• Article
⟨

Right, its just a little joke about how everything will end up being a
BPF program attached at the right place :-)
 
> > 
> >> +#define ATTR_MAP_SIZE 16
> >> 
> >> static inline void *u64_to_ptr(__u64 ptr)
> >> {
> >> @@ -274,17 +304,529 @@ struct bpf_counter_ops bpf_program_profiler_ops = {
> >> 	.install_pe = bpf_program_profiler__install_pe,
> >> };
> >> 
> >> +static __u32 bpf_link_get_id(int fd)
> >> +{
> >> +	struct bpf_link_info link_info;
> >> +	__u32 link_info_len;
> >> +
> >> +	link_info_len = sizeof(link_info);
> > 
> > Can you combine declaration with attribution to make the code more
> > compact? i.e.:
> > 
> > 	__u32 link_info_len = sizeof(link_info);
> > 
> > 
> >> +	memset(&link_info, 0, link_info_len);
> >> +	bpf_obj_get_info_by_fd(fd, &link_info, &link_info_len);
> >> +	return link_info.id;
> >> +}
> >> +
> >> +static __u32 bpf_link_get_prog_id(int fd)

⟩

• Required work
- A) In the patch review thread, what change does the reviewer suggest for the `link_info_len` variable?
- B) Please continue the patch review thread from its final line.

• Data shown
⟨

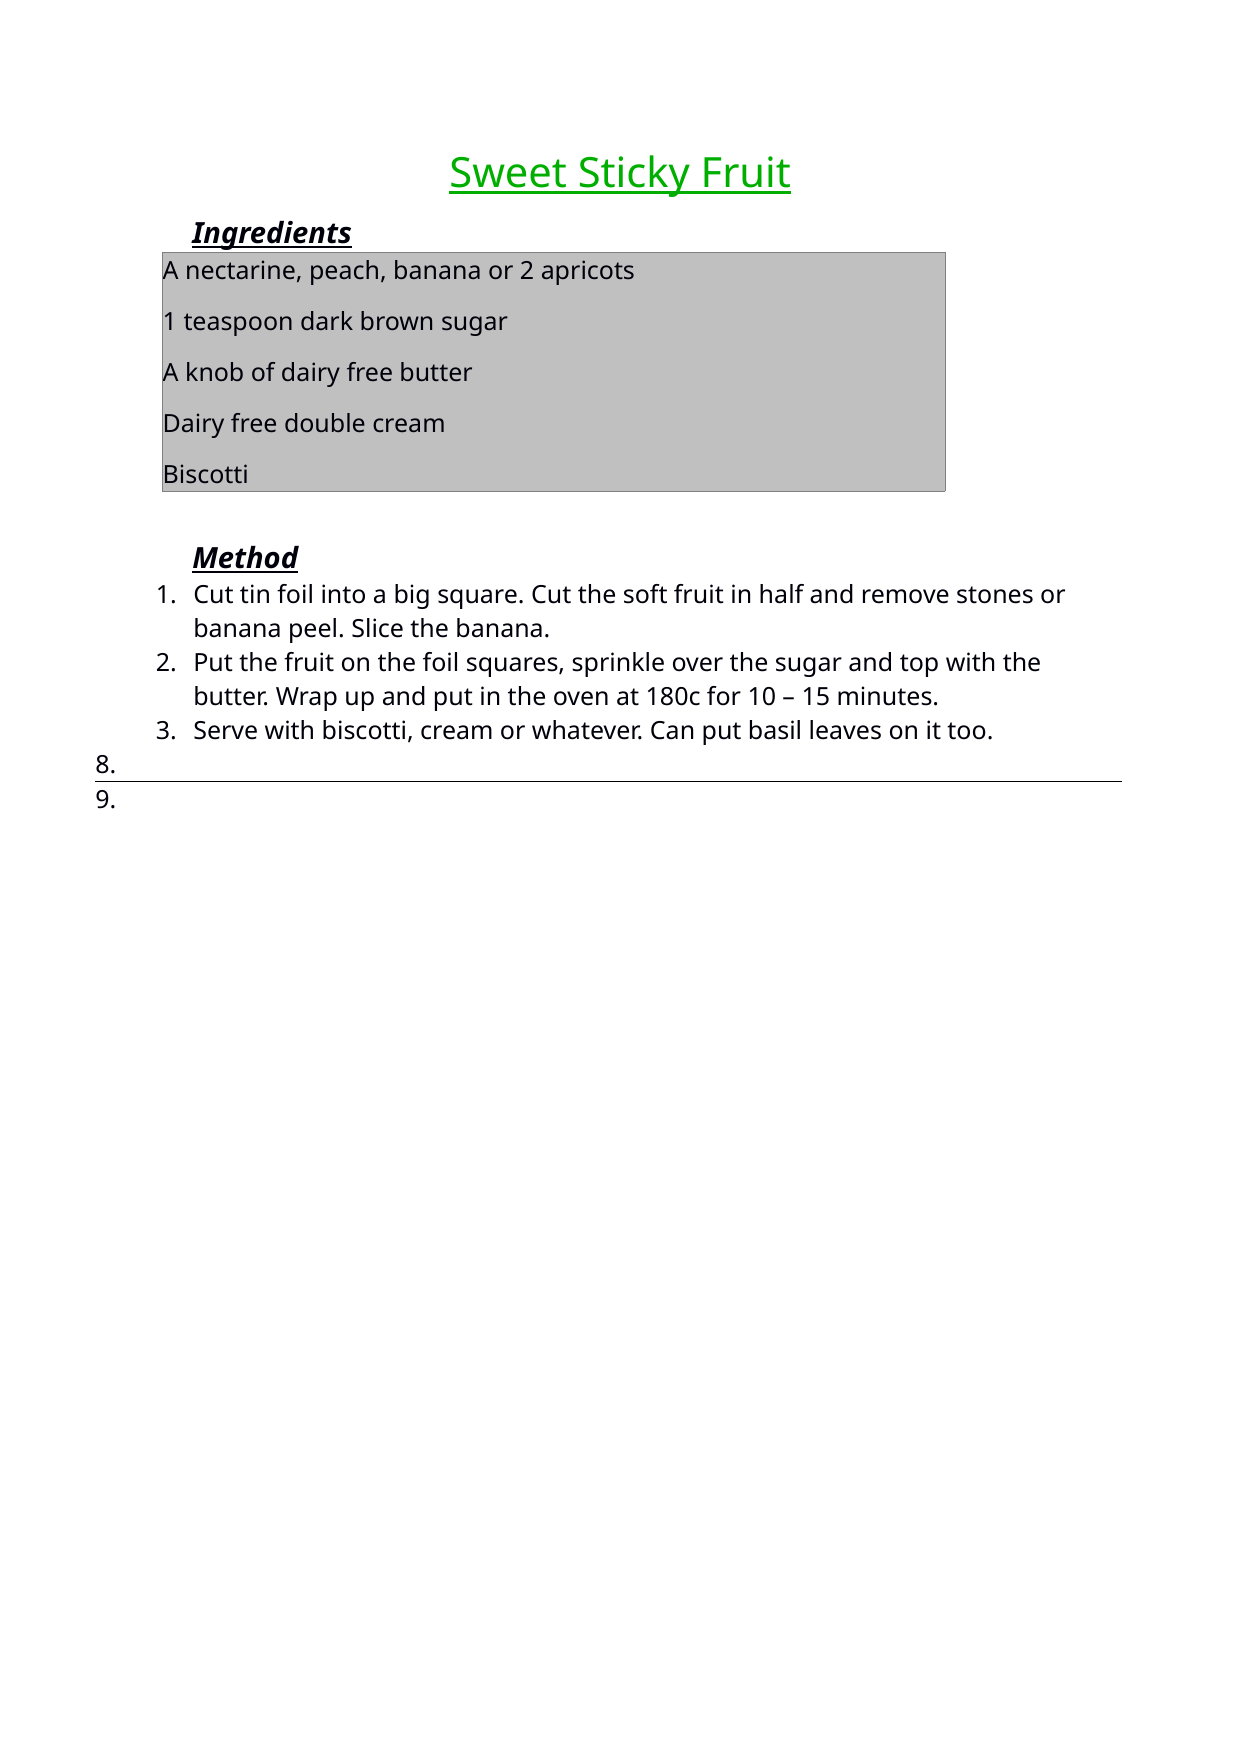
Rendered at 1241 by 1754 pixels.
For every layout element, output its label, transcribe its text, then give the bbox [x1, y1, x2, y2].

⟩

• Answer set
- A) The reviewer suggests combining its declaration with its assignment to make the code more compact: `__u32 link_info_len = sizeof(link_info);`.

- B)
> >> +{
> >> +	struct bpf_link_info link_info;
> >> +	__u32 link_info_len;
> >> +
> >> +	link_info_len = sizeof(link_info);
> > 
> > Ditto
> > 
> >> +	memset(&link_info, 0, link_info_len);
> >> +	bpf_obj_get_info_by_fd(fd, &link_info, &link_info_len);
> >> +	return link_info.prog_id;
> >> +}
> >> +
> >> +static __u32 bpf_map_get_id(int fd)
> >> +{
> >> +	struct bpf_map_info map_info;
> >> +	__u32 map_info_len;
> > 
> > Ditto.
> > 
> >> +	map_info_len = sizeof(map_info);
> >> +	memset(&map_info, 0, map_info_len);
> >> +	bpf_obj_get_info_by_fd(fd, &map_info, &map_info_len);
> >> +	return map_info.id;
> >> +}
> >> +
> >> +static int bperf_lock_attr_map(struct target *target)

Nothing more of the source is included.